Now remember that gold typically holds it value against inflation. That is, an amount of gold will hold its value when measured against inflation, with the exception of small, short term variation and broker fees. It is those fees and variations that must be accounted for. For example, I bought gold when it was $1370 per ounce in September of 2010. There is a small premium for my preferred form of gold, and along with broker’s fees, I paid $5400 for 4 ounces of gold.At today’s price, I could sell that 4 ounces for roughly $8900- a profit of $3400, which is an annual return of nearly 200%.

Now today is a down fluctuation time- time to buy more. Gold has fallen almost $150 per ounce in the last 30 days. That is not a bad thing. As I write this, gold is down to $1580 an ounce, as the dollar increases in strength due to the impending collapse of the European Union. This means that we can buy gold at rock bottom prices. I am thinking of grabbing a few ounces this week or next, and catching it near the bottom.

Once the United States crashes in similar fashion (which is inevitable, considering the way we are emulating the out of control spending of Europe) people left with dollar denominated assets (stocks, bonds, savings accounts) will find their savings evaporated by inflation, while those holding assets like metals, oil, and durables will find that they have held their value.

The big downside here is physical security. I have a large, heavy safe, a cell phone connected burglar alarm, motion activated security lights, and numerous other security measures. Add to that the fact that there is an armed guard residing on the premises (me), and this is a pretty secure facility.

Use banks for short term liquidity, hold hard assets for long term savings. So here is my advice:
1 Get rid of all of your debt.
2 Establish a short term emergency fund of 1-2 month’s expenses (not income).
3 Have at least one month’s worth of food and needed supplies in the house.
4.Go easy on the luxuries like dining out, video games, expensive electronics, etc.
5.Save money in hard assets. (Things that hold their value that you can readily sell or trade for things you need)
6.Pay for a place to live in full. If you are making payments, you don’t own the house, the bank does.

Spend it like it isn’t yours

As of November 30th, the National Debt stands at a whopping $15.1 trillion. It took the Obama administration less than three years to borrow $4.5 trillion, what it took the Bush administration 7 1/2 years to borrow. In nearly every measurable way, the Obama administration has been even worse for the country that Bush was. Why isn’t the press reporting on this?

|---|

§ Directive A
In the post on gold and the national debt, what was the price of gold per ounce when the writer bought it in September 2010?
§ Directive B
Pick up the post on gold and the national debt after its final sentence and continue it.

§ Dataset
|---|

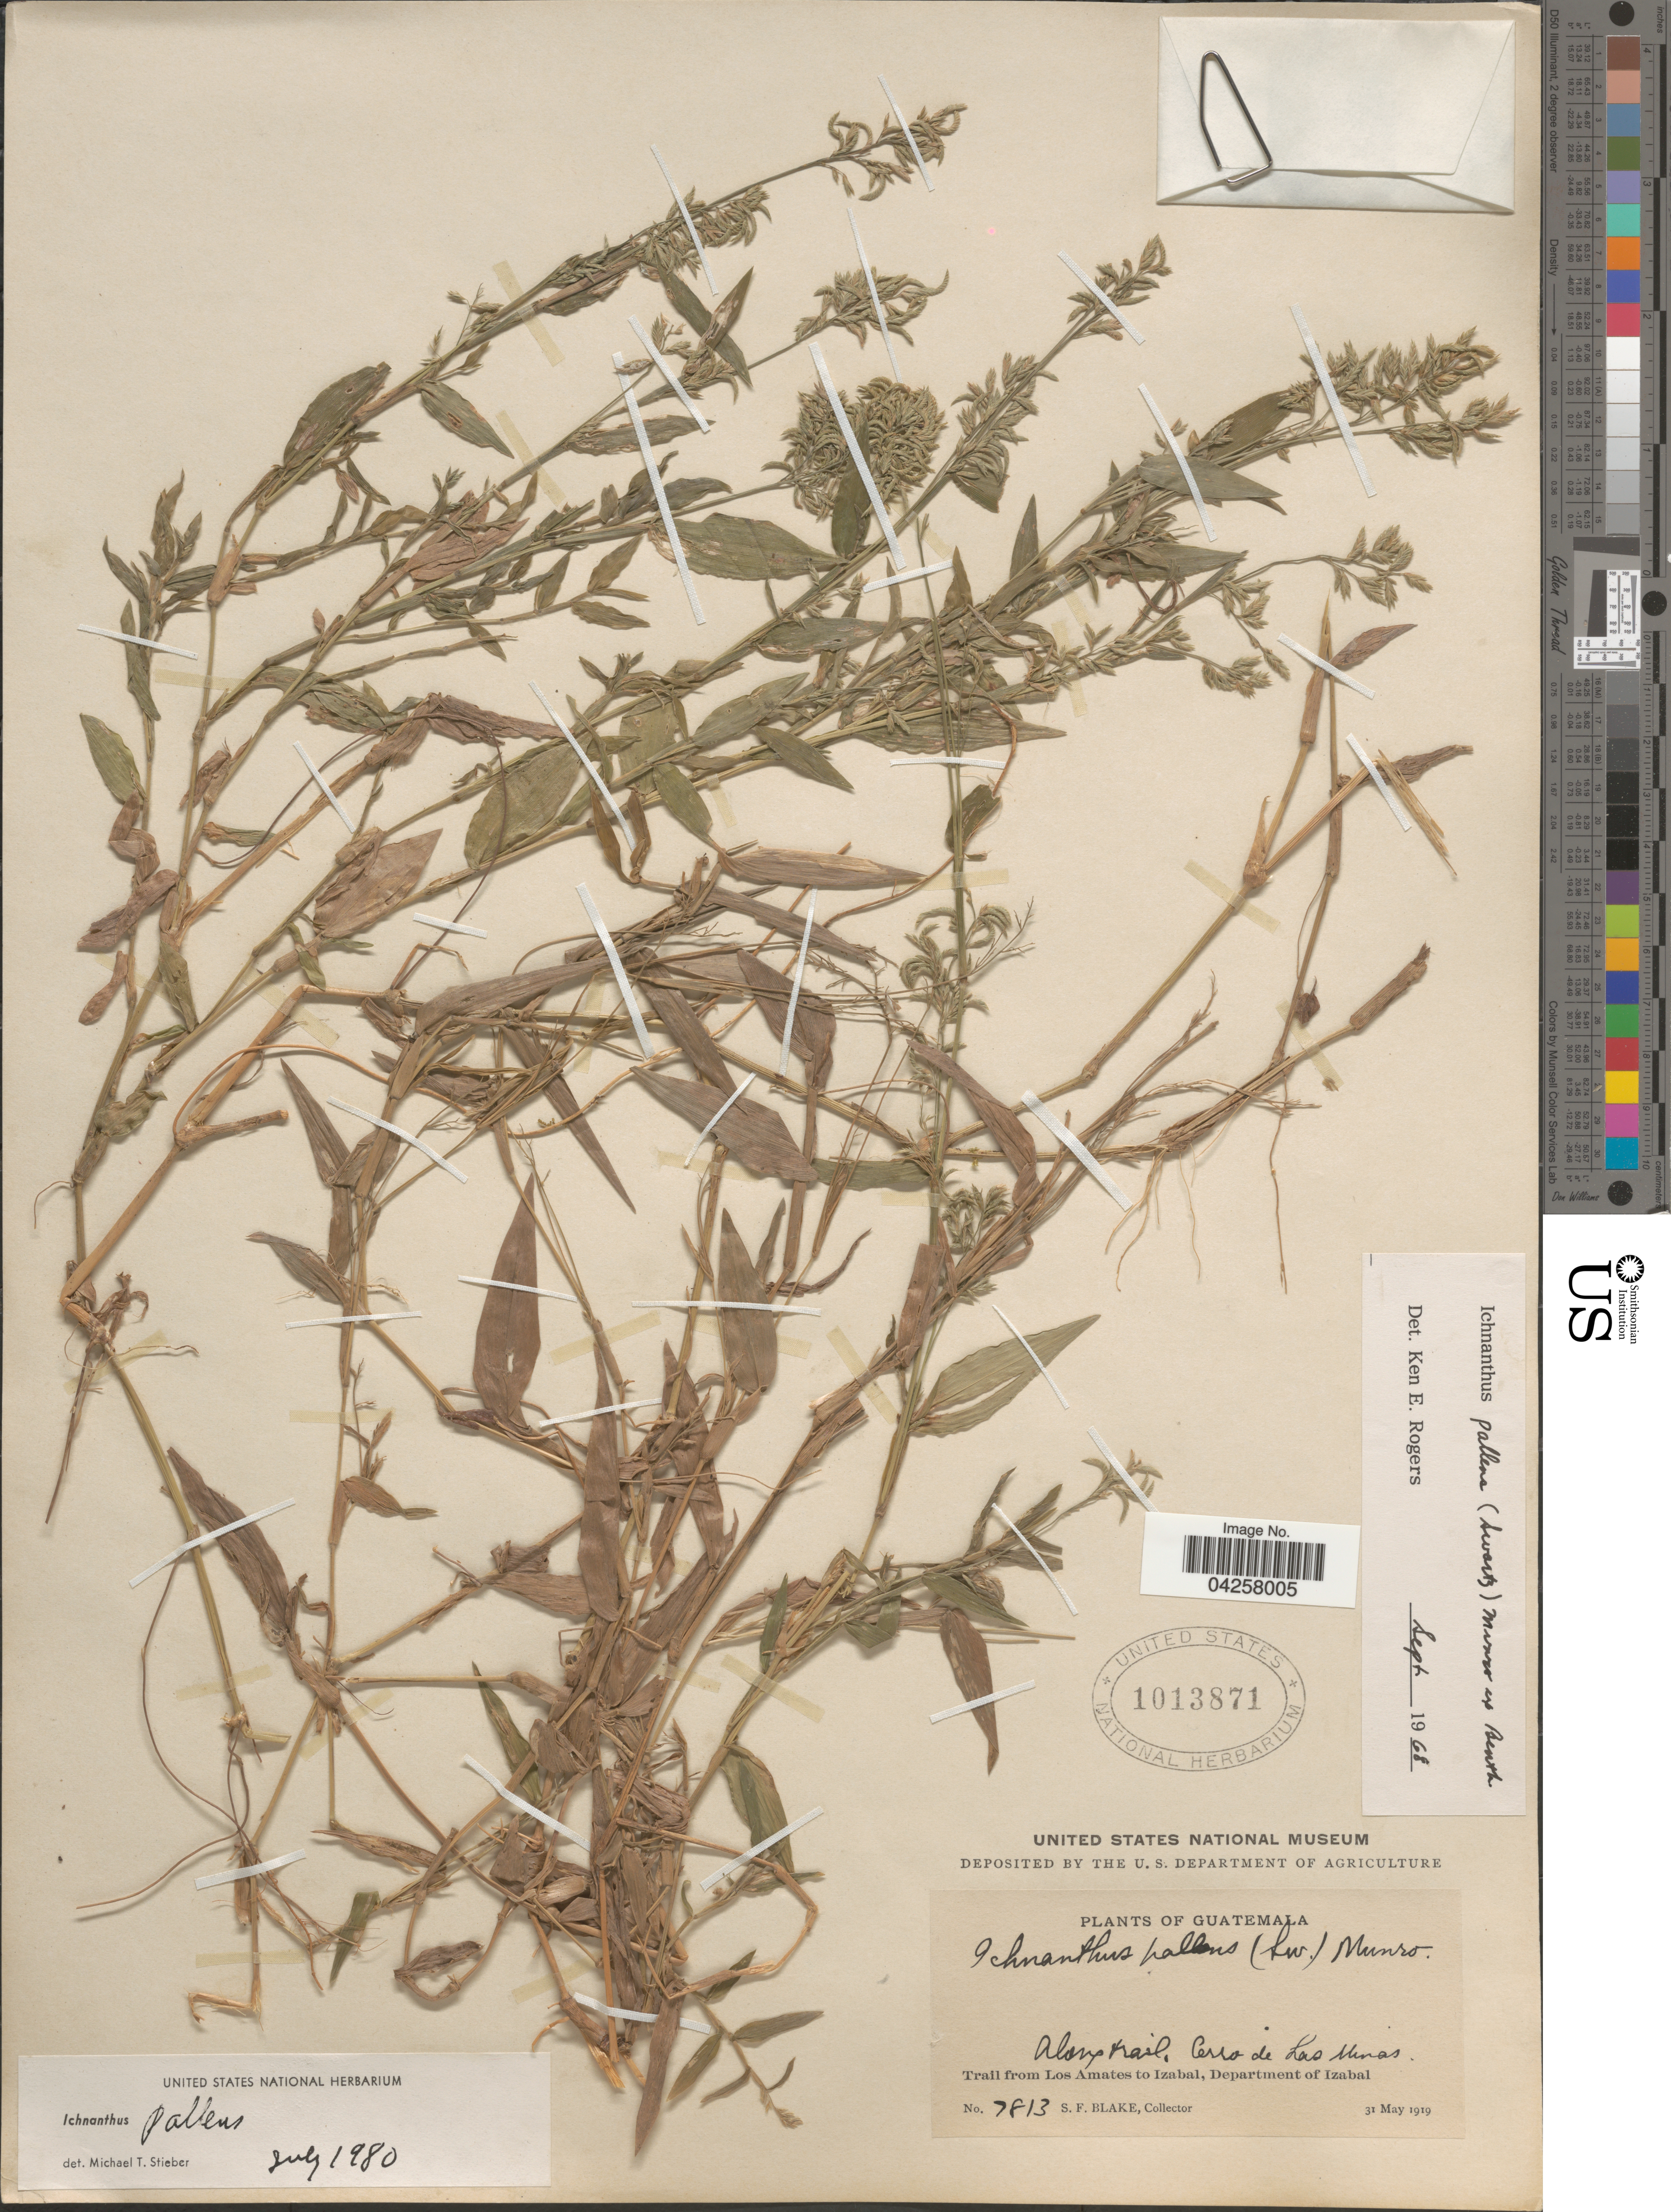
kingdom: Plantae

|---|

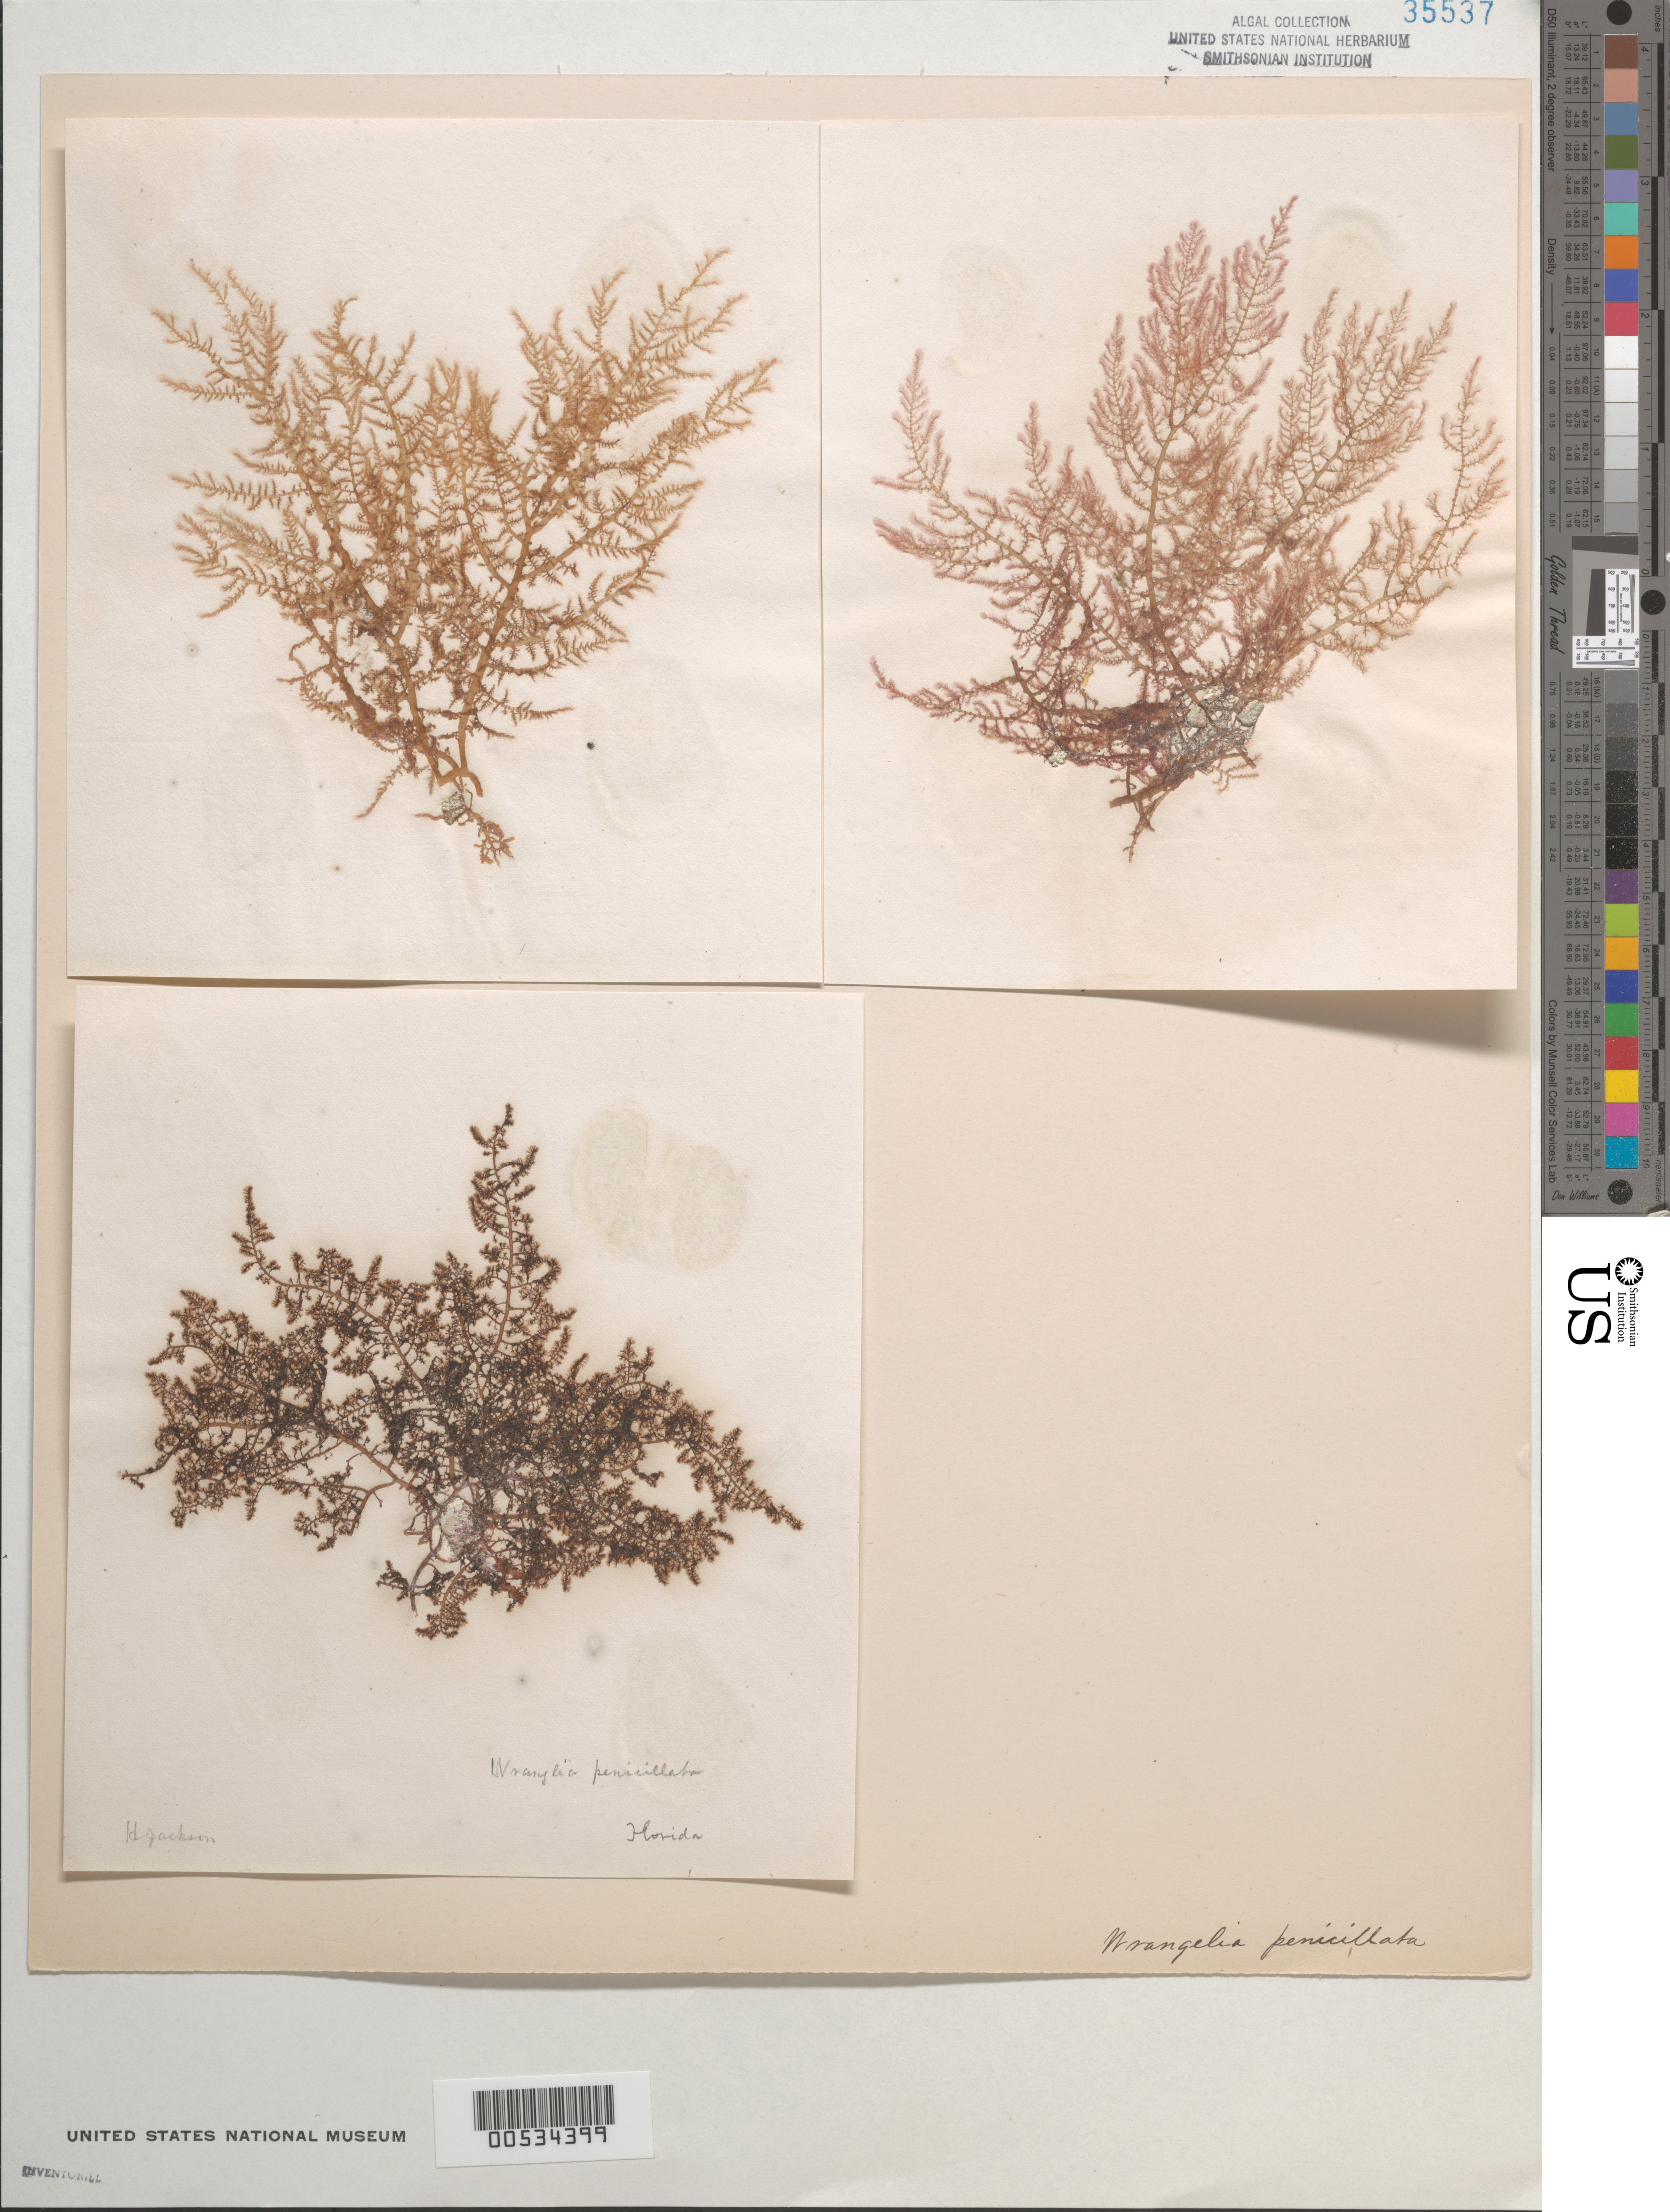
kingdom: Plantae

|---|

§ Final result A
$1370 per ounce.

§ Final result B
Too many degrees

Have you ever heard that you need to go to college to get a good job? I know that I did. Heck, my parents practically tied me up and took me to the military recruiter because I didn’t go to college. The reason that our parents thought that college was so important is because of how well college graduates did in college.

In 1950, only one third of the adults in the United States had a high school diploma. Many of the adults were blue collar factory workers and made a good living. Only about 1 in 20 adults had graduated from college.
That was before education became big business. School became easier, and kids were passed on to the next grade, not because they had mastered the skills needed, but because teachers were afraid of damaging the kids’ self esteem. In 2010, 80 percent of adults were high school graduates, and 20 percent had a 4 year degree or more.

So the latest generation is flush with college degrees that mean little, because many schools are offering degrees in things that are not needed job skills. Because we have all of these degrees, we are demanding high wages, and this has driven the blue collar jobs out of the country. Unemployment is rampant. At the same time, we are paying people the equivalent of $10 an hour to sit at home for up to two years, so there is little to no incentive for work.
Instead of making things like cars and appliances, we sit around and make war and college graduates with degrees in French Poetry and Women’s Studies. We spend money like there is no limit, and for that we are doomed. Soon, we will reach the nation’s credit limit, and our time as the world’s superpower will be over. I find myself wondering how hard the times that are coming will be.

Two year anniversary

I also just realized that today marks the two year anniversary of my bankruptcy filing.

After finding myself owing $240,000 on a home that was only worth about $120,000, and trying to get some help from the banks that were flush with billions of bailout money, I decided that I could either be stuck with 27 more years of mortgage payments totaling over half a million so that I could own a home worth less than $100,000, or I could do the financially wise thing and walk away, I decided to declare bankruptcy.

It was a wise decision. It turns out the bank had sold my loan to 3 other banks at the same time, so no one knows who really owns the loan. They cannot find the loan paperwork, and it turns out that there are no bank records showing who owns the loan, so I still own the home even though I haven’t made the last 25 payments. The bank lied in court, and provided forged papers to try and prove that I owed them money. They got caught, I sued them, and won a not insubstantial pile of money.

I have no debt, a 3 year old, paid for in cash pickup truck, and $40,000 in savings. I have no debt. My credit score of 655 isn’t too bad, considering a two year old bankruptcy.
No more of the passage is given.